Some molecules of C_11H_24 crack to produce ethene and propene. How would you write a balanced equation to show a cracking reaction which makes ethene and propene?

Aug 18, 2017

${C}_{11} {H}_{24} \to {C}_{2} {H}_{4} + {C}_{3} {H}_{6} + {C}_{6} {H}_{14}$

Explanation:

The starting molecule in the question, undecane, will break down into three products. Two are listed in your question: ethene and propene (these are alkenes). The third product is an alkane that consists of the "leftover" carbons and hydrogens.
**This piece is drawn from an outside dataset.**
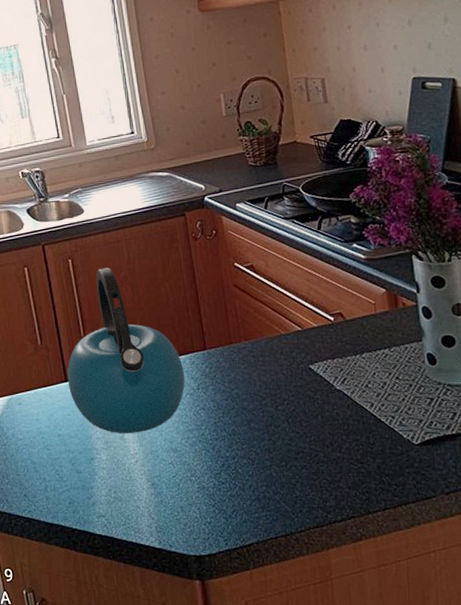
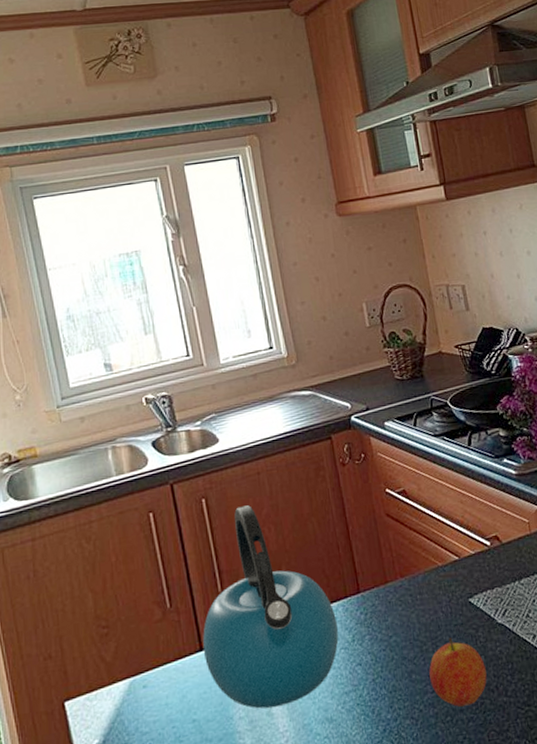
fruit: none [267,397,322,455] -> present [429,638,487,707]

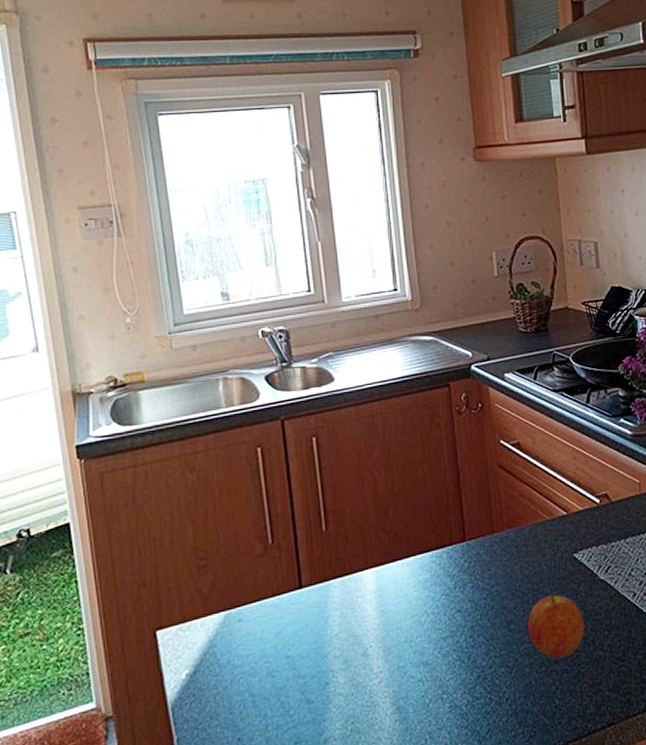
kettle: present [202,505,339,709] -> none [302,447,440,649]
Ethene has the formula ${C}_{2} {H}_{4}$. Propene has the formula ${C}_{3} {H}_{6}$.

So far, you have:

C_11H_24 -> C_2H_4 + C_3H_6 + C_?H_?

Remember that we have to balance the equation, so the leftover carbons and hydrogens will go to the third product. We have $11 - 2 - 3 = 6$ carbons and $24 - 4 - 6 = 14$ hydrogens. This forms the alkane known as hexane.

Now the balanced equation is:

${C}_{11} {H}_{24} \to {C}_{2} {H}_{4} + {C}_{3} {H}_{6} + {C}_{6} {H}_{14}$

Cracking involves larger alkanes, so hexane should not break down.